[Saved data entries]
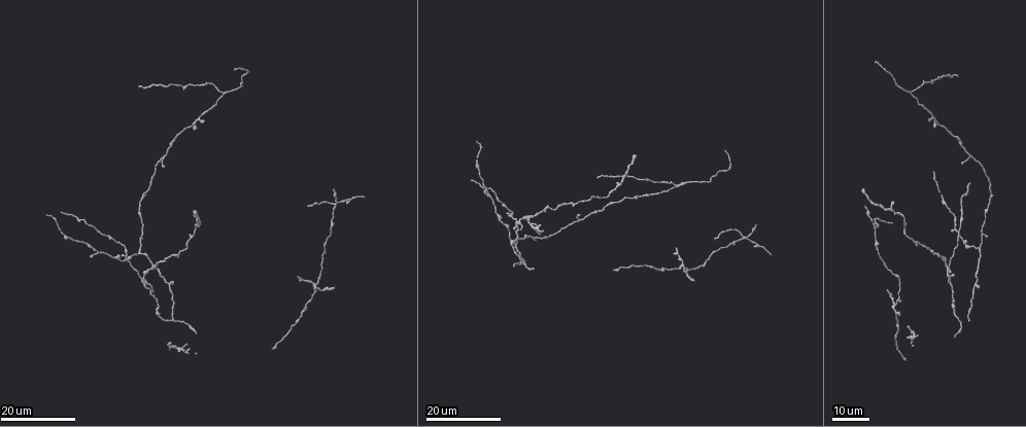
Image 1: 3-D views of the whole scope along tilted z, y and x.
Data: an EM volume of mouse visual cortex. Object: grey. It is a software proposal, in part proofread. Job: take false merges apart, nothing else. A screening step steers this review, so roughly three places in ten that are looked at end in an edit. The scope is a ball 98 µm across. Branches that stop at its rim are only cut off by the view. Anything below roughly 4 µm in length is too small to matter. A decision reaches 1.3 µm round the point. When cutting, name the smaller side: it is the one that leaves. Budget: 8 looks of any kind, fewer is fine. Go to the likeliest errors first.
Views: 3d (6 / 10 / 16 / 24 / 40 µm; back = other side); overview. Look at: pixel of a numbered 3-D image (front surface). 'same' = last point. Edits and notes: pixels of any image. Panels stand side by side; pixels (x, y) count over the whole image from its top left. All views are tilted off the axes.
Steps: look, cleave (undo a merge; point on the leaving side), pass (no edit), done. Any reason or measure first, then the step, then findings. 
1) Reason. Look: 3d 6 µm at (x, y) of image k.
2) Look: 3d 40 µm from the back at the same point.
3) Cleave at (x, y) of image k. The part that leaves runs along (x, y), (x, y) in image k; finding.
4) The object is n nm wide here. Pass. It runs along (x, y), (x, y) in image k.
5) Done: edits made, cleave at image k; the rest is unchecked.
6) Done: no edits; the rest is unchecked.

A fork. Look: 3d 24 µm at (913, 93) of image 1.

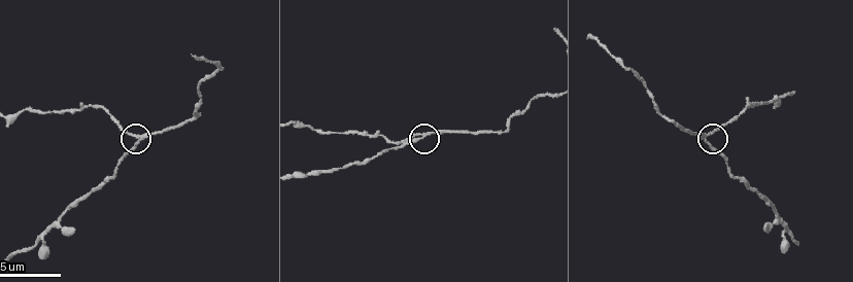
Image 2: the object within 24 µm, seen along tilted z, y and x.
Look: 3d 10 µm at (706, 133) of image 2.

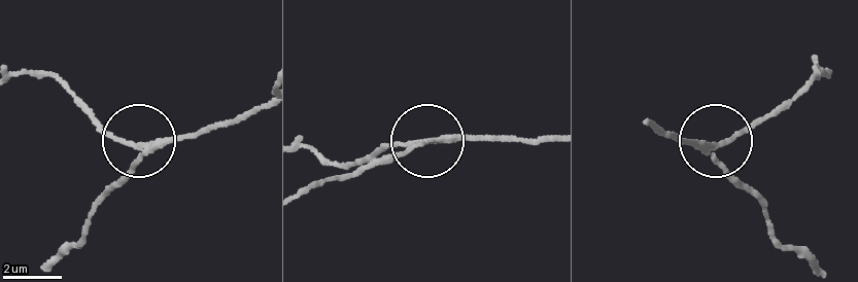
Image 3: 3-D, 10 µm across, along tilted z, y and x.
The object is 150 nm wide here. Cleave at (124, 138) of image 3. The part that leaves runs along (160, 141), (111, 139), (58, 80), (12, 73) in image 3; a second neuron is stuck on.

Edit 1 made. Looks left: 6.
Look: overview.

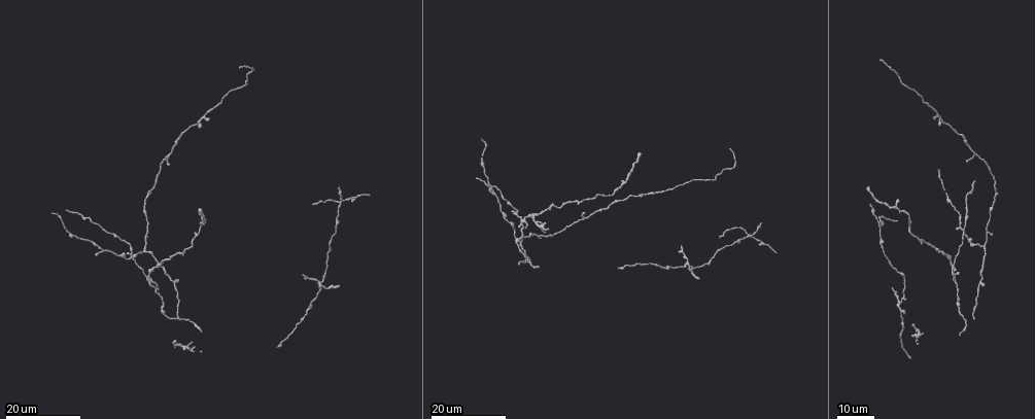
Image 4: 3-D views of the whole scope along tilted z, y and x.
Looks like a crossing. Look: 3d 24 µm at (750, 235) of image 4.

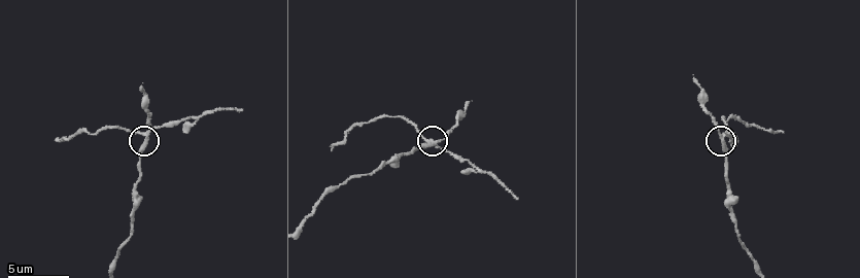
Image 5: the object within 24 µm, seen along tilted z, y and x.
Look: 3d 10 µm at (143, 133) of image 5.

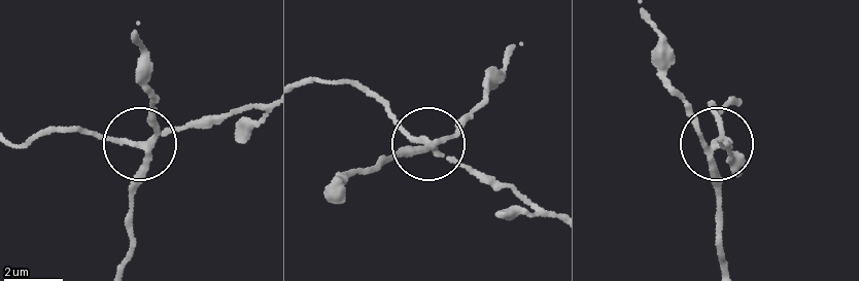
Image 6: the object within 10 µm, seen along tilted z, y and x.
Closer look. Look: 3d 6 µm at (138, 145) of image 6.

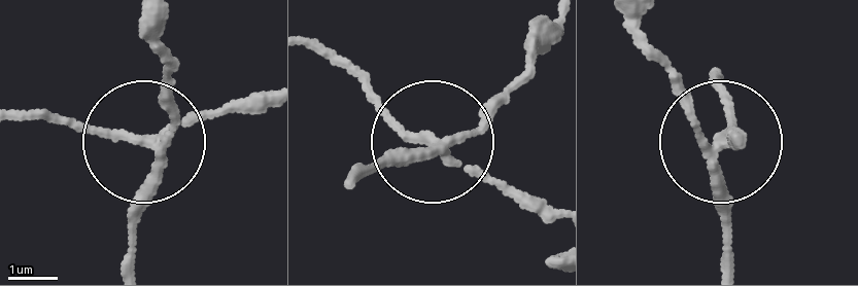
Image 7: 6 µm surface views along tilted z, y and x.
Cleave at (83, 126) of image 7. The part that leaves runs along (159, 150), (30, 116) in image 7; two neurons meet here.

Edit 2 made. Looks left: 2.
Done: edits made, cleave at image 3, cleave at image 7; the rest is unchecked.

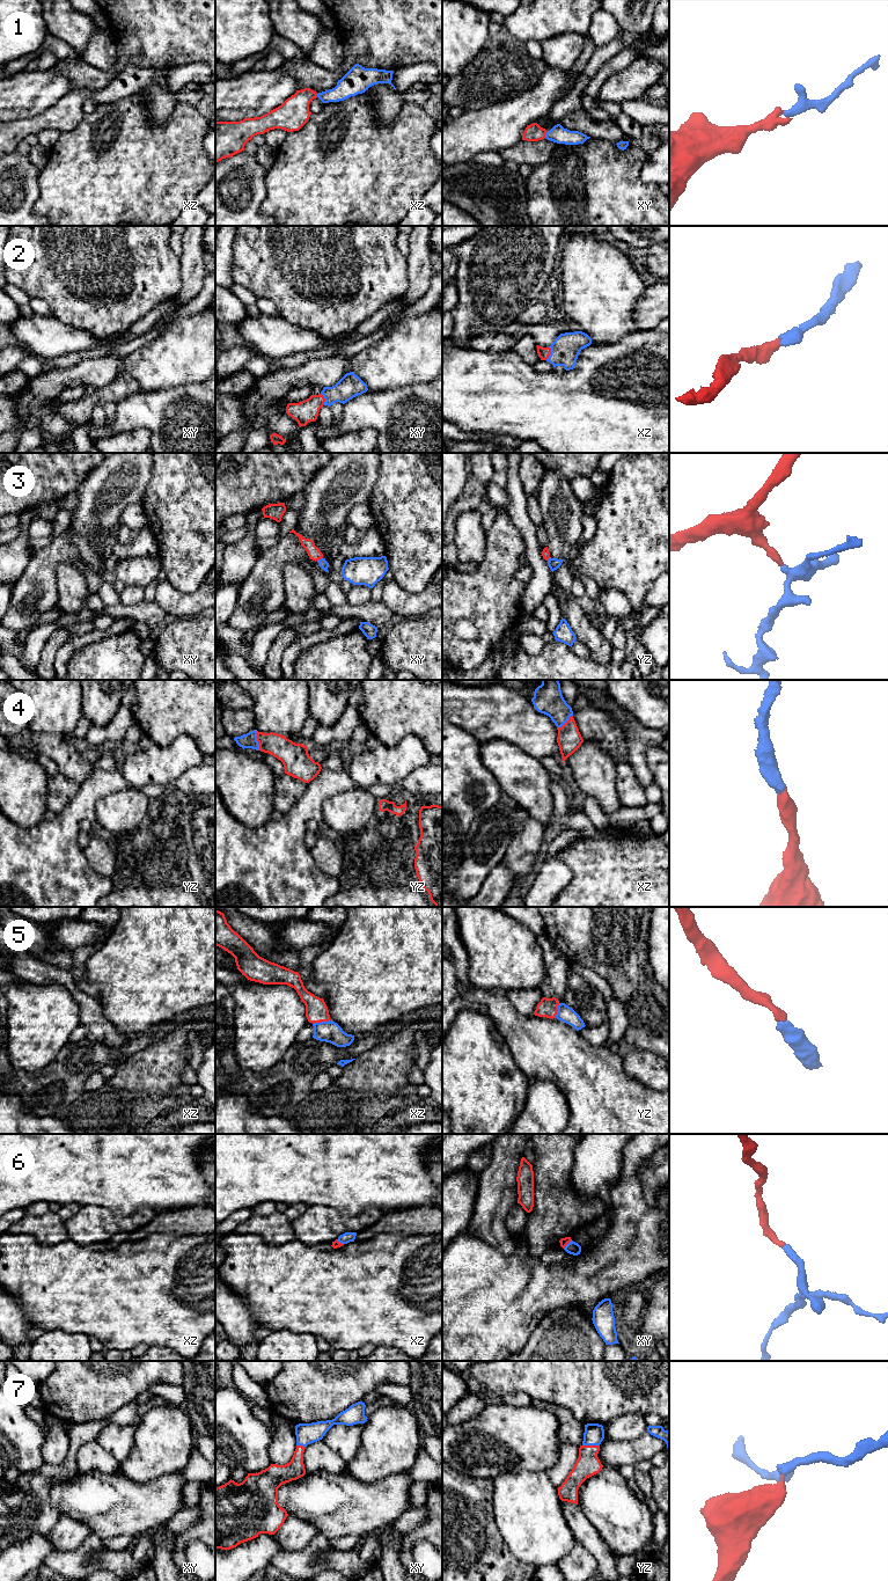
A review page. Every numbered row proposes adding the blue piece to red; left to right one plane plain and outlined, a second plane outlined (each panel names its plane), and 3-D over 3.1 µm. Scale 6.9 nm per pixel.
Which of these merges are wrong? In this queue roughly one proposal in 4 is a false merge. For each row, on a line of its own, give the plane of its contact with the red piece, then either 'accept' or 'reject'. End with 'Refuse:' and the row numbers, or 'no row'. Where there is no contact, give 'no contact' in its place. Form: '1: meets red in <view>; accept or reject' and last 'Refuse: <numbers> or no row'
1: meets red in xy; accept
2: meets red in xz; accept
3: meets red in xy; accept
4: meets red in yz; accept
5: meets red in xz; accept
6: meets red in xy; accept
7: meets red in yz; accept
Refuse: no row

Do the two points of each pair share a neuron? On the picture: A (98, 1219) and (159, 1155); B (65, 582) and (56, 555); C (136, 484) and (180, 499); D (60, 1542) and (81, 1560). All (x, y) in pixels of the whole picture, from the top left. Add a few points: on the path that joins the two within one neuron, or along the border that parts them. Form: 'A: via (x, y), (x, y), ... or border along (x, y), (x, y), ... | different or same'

» **Work task**: Print each record exactly as it stands, skipping the pictures.

» **Solution**:
Image 1: 3-D views of the whole scope along tilted z, y and x.
Data: an EM volume of mouse visual cortex. Object: grey. It is a software proposal, in part proofread. Job: take false merges apart, nothing else. A screening step steers this review, so roughly three places in ten that are looked at end in an edit. The scope is a ball 98 µm across. Branches that stop at its rim are only cut off by the view. Anything below roughly 4 µm in length is too small to matter. A decision reaches 1.3 µm round the point. When cutting, name the smaller side: it is the one that leaves. Budget: 8 looks of any kind, fewer is fine. Go to the likeliest errors first.
Views: 3d (6 / 10 / 16 / 24 / 40 µm; back = other side); overview. Look at: pixel of a numbered 3-D image (front surface). 'same' = last point. Edits and notes: pixels of any image. Panels stand side by side; pixels (x, y) count over the whole image from its top left. All views are tilted off the axes.
Steps: look, cleave (undo a merge; point on the leaving side), pass (no edit), done. Any reason or measure first, then the step, then findings. 
1) Reason. Look: 3d 6 µm at (x, y) of image k.
2) Look: 3d 40 µm from the back at the same point.
3) Cleave at (x, y) of image k. The part that leaves runs along (x, y), (x, y) in image k; finding.
4) The object is n nm wide here. Pass. It runs along (x, y), (x, y) in image k.
5) Done: edits made, cleave at image k; the rest is unchecked.
6) Done: no edits; the rest is unchecked.

A fork. Look: 3d 24 µm at (913, 93) of image 1.

Image 2: the object within 24 µm, seen along tilted z, y and x.
Look: 3d 10 µm at (706, 133) of image 2.

Image 3: 3-D, 10 µm across, along tilted z, y and x.
The object is 150 nm wide here. Cleave at (124, 138) of image 3. The part that leaves runs along (160, 141), (111, 139), (58, 80), (12, 73) in image 3; a second neuron is stuck on.

Edit 1 made. Looks left: 6.
Look: overview.

Image 4: 3-D views of the whole scope along tilted z, y and x.
Looks like a crossing. Look: 3d 24 µm at (750, 235) of image 4.

Image 5: the object within 24 µm, seen along tilted z, y and x.
Look: 3d 10 µm at (143, 133) of image 5.

Image 6: the object within 10 µm, seen along tilted z, y and x.
Closer look. Look: 3d 6 µm at (138, 145) of image 6.

Image 7: 6 µm surface views along tilted z, y and x.
Cleave at (83, 126) of image 7. The part that leaves runs along (159, 150), (30, 116) in image 7; two neurons meet here.

Edit 2 made. Looks left: 2.
Done: edits made, cleave at image 3, cleave at image 7; the rest is unchecked.

A review page. Every numbered row proposes adding the blue piece to red; left to right one plane plain and outlined, a second plane outlined (each panel names its plane), and 3-D over 3.1 µm. Scale 6.9 nm per pixel.
Which of these merges are wrong? In this queue roughly one proposal in 4 is a false merge. For each row, on a line of its own, give the plane of its contact with the red piece, then either 'accept' or 'reject'. End with 'Refuse:' and the row numbers, or 'no row'. Where there is no contact, give 'no contact' in its place. Form: '1: meets red in <view>; accept or reject' and last 'Refuse: <numbers> or no row'
1: meets red in xy; accept
2: meets red in xz; accept
3: meets red in xy; accept
4: meets red in yz; accept
5: meets red in xz; accept
6: meets red in xy; accept
7: meets red in yz; accept
Refuse: no row

Do the two points of each pair share a neuron? On the picture: A (98, 1219) and (159, 1155); B (65, 582) and (56, 555); C (136, 484) and (180, 499); D (60, 1542) and (81, 1560). All (x, y) in pixels of the whole picture, from the top left. Add a few points: on the path that joins the two within one neuron, or along the border that parts them. Form: 'A: via (x, y), (x, y), ... or border along (x, y), (x, y), ... | different or same'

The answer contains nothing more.